Is the success of Lightspeed POS (Lightspeed POS Stock Quote, Chart, News TSX:LSPD) deserved?
As Canadians we have a tendency to disparage home-grown talent until they’ve made their mark elsewhere, particularly in the States, but the opposite may be true when it comes to stocks, says Darren Sissons, portfolio manager at Campbell, Lee & Ross, who thinks cloud-based point-of-sale platform Lightspeed is a prime case where Canadians are giving too much love to one of their own.
“What I what I would say on Lightspeed is it's actually growing very quickly, but the challenge is obviously valuation,” said Sissons, speaking on BNN Bloomberg on Thursday.
“It doesn't really make a profit, so what you're effectively bidding on is continuation of the growth and at some point maybe a conversion to profitability or ultimately an acquisition.
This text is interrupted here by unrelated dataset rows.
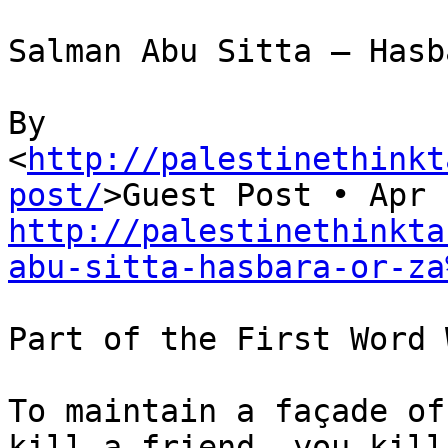
Salman Abu Sitta – Hasb
By 

<
http://palestinethinkt
post/
http://palestinethinkta
abu-sitta-hasbara-or-za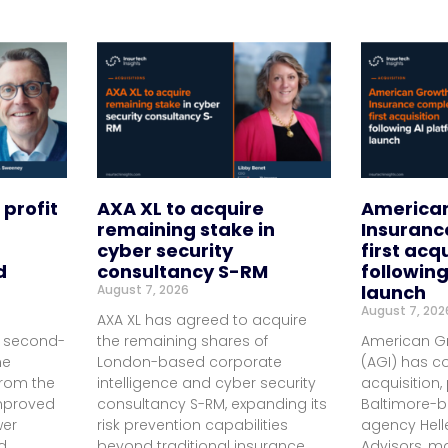
 profit
AXA XL to acquire
America
remaining stake in
Insuranc
cyber security
first acq
d
consultancy S-RM
following
launch
August 7, 2026
August 7, 202
AXA XL has agreed to acquire
d second-
the remaining shares of
American G
me
London-based corporate
(AGI) has co
 from the
intelligence and cyber security
acquisition,
improved
consultancy S-RM, expanding its
Baltimore-
wer
risk prevention capabilities
agency Hell
d
beyond traditional insurance
Advisors, ma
So, I'm troubled by the valuation on the stock,” he said.
Lightspeed came on the scene last March as the biggest Canadian tech IPO in almost a decade, and the stock didn’t disappoint, doubling in value by the close of 2019. But while the past six months have been less rosy, so much could be said for a great many stocks which got pasted in February and March and have yet to regain all of that lost ground.
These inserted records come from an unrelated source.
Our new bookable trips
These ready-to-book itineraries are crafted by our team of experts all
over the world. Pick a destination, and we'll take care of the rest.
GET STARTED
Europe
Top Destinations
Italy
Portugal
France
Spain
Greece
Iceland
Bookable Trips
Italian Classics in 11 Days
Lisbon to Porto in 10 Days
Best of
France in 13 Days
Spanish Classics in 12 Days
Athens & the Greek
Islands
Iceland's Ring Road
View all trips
Still, LSPD is sitting at about break-even for the past 12 months and showed impressive gains since the start of April, buoyed at least in part by better-than-expected results last month, impressive for a company whose bread and butter, small and medium-sized businesses in retail and restaurants, was hit hard by COVID-19.
For the quarter ended March 31, the company delivered a 70 per cent year-over-year increase in revenue to $36.3 million with a loss of $18.6 million compared to a loss of $96.1 million a year ago.
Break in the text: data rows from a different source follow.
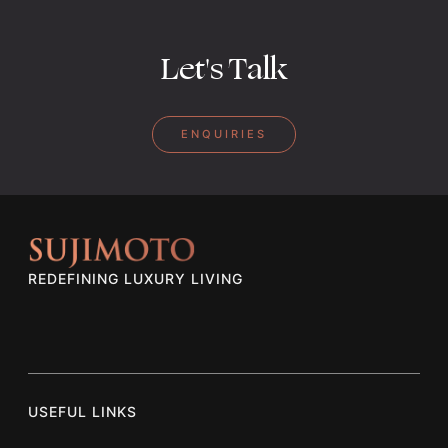
Let's Talk
ENQUIRIES
REDEFINING LUXURY LIVING
USEFUL LINKS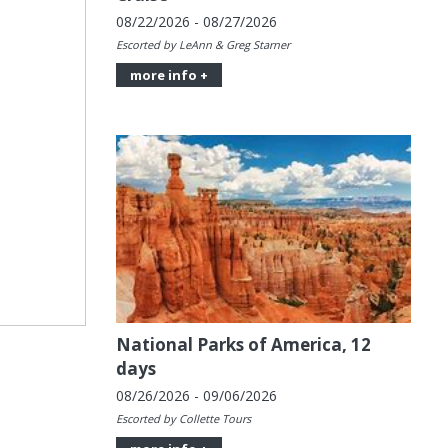
08/22/2026 - 08/27/2026
Escorted by LeAnn & Greg Starner
more info +
National Parks of America, 12
days
08/26/2026 - 09/06/2026
Escorted by Collette Tours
“In the month of March, Lightspeed saw record uptake of Lightspeed eCommerce, Lightspeed Delivery and Lightspeed Payments platforms as retailers and hospitality businesses worldwide adopted new sales channels to continue reaching customers amidst the outbreak of COVID-19. The need for an omni-channel cloud solution coupled with modern, integrated payment solutions is no longer a competitive differentiator, but a business imperative,” read Lightspeed’s fiscal fourth quarter release on May 21.
Still, Sissons thinks the stock has gotten ahead of itself, making it a risky purchase at this time.
“One of the challenges of buying high-priced stocks once they've had a run is whether or not you're going to be the one holding the bag at the end of the day,” Sissons said. “If you do like the company and you think its offering is good, then I would say lower your weight in terms of getting an allocation. That would be one strategy.”
“But I would caution that Canadians tend to have a love affair or home bias and buy stocks and push valuations up significantly and I think this is happening in this particular case,” Sissons said.
“If the valuation came back down to Earth a little bit further then I'd probably be interested in taking a closer look. Good company, good offering but the valuation is just too rich for us,” he said.